Supercoiling-mediated feedback rapidly couples and tunes transcription​ in mammalian cells*

Cells coordinate complex behaviors through precise spatiotemporal control of gene expression and a myriad of interwoven control circuits. Gene- and cell-based therapies require synthetic circuits to similarly coordinate dynamic patterns of gene expression across a large population of cells. However, stable, robust expression of synthetic circuits in mammalian cells is challenging due to significant extrinsic and intrinsic noise. In particular, the stochastic nature of transcription makes coordinating expression across multiple genetic elements challenging. We hypothesized that mechanical sources of gene regulation may be a powerful force driving expression changes at the kilobase scale that we could harness through design. Positive and negative supercoiling induced by the motion of RNA polymerases provides a major mechanical force in the genome.

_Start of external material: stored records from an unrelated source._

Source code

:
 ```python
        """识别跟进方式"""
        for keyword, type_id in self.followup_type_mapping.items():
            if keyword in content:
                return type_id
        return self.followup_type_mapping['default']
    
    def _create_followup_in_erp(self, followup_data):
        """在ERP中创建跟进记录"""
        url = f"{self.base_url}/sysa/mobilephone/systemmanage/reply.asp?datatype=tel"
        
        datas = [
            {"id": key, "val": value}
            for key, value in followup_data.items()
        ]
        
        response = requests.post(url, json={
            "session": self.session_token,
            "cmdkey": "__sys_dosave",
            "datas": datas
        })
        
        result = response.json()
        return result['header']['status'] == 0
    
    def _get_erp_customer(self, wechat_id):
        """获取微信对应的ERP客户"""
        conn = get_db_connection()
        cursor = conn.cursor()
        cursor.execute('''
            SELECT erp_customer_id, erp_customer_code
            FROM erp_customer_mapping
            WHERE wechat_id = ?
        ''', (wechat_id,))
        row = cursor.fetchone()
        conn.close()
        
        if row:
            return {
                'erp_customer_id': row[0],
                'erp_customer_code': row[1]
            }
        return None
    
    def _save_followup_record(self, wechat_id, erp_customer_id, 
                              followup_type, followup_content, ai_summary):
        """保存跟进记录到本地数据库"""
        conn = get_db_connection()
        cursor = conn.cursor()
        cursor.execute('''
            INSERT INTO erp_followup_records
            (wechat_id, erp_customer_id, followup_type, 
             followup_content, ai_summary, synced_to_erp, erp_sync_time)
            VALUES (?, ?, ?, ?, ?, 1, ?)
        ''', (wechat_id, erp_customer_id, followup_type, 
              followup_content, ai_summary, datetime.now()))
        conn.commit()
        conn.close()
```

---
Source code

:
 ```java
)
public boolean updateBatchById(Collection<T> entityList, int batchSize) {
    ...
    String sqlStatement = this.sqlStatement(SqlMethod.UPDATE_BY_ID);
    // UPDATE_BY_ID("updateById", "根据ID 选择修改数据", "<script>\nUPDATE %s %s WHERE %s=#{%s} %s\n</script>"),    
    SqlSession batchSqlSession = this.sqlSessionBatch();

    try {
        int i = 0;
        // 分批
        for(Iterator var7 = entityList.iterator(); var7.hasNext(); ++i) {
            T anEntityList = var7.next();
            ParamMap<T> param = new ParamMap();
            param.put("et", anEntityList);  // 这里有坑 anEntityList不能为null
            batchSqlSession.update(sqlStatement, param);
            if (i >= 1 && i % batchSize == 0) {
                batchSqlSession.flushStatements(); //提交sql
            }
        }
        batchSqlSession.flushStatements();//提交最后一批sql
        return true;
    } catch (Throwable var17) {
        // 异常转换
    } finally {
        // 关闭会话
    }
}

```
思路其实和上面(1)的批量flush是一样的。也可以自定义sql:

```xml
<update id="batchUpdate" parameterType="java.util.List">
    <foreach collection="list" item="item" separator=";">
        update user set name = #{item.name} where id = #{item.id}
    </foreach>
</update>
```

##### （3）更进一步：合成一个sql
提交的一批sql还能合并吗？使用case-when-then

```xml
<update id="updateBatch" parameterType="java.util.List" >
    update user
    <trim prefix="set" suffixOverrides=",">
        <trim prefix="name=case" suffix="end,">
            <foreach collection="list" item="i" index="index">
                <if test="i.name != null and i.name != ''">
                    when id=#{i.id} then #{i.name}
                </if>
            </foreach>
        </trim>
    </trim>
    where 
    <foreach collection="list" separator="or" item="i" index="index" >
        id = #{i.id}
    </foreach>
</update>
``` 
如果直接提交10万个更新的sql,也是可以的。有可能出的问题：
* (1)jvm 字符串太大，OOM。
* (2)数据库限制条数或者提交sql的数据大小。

We developed a model of the underlying biophysical interactions that drive RNA polymerase activity—including the motion of polymerases acting under the influence of supercoiling and the supercoiling-dependent initiation process. Applying the resulting stochastic-differential equation model to the behavior of simple genetic circuits, we identify that supercoiling-mediated feedback drives differences in gene expression. We find that syntax—the relative order and orientation of genes—defines the coupling of transcription rates between the two genes. Moreover, the surrounding boundary conditions, intergene spacing, and promoter strength of genes affect the expression profiles.

In order to validate our predictions, we analyzed the behavior of colocalized, integrated reporter circuits in both HEK293T cells and in primary mouse embryonic fibroblasts. We observe syntax-specific profiles of expression that match predictions. Using these results, we designed an improved "all-in-one" inducible construct. By harnessing positive biophysical feedback, this all-in-one system substantially outperformed alternative designs in primary cells. In sum, our model offers design rules for constructing synthetic gene circuits and provides explanatory power for the physical arrangement of genes within native circuits. With these tools, we aim to design robust sensors and actuators of cell state.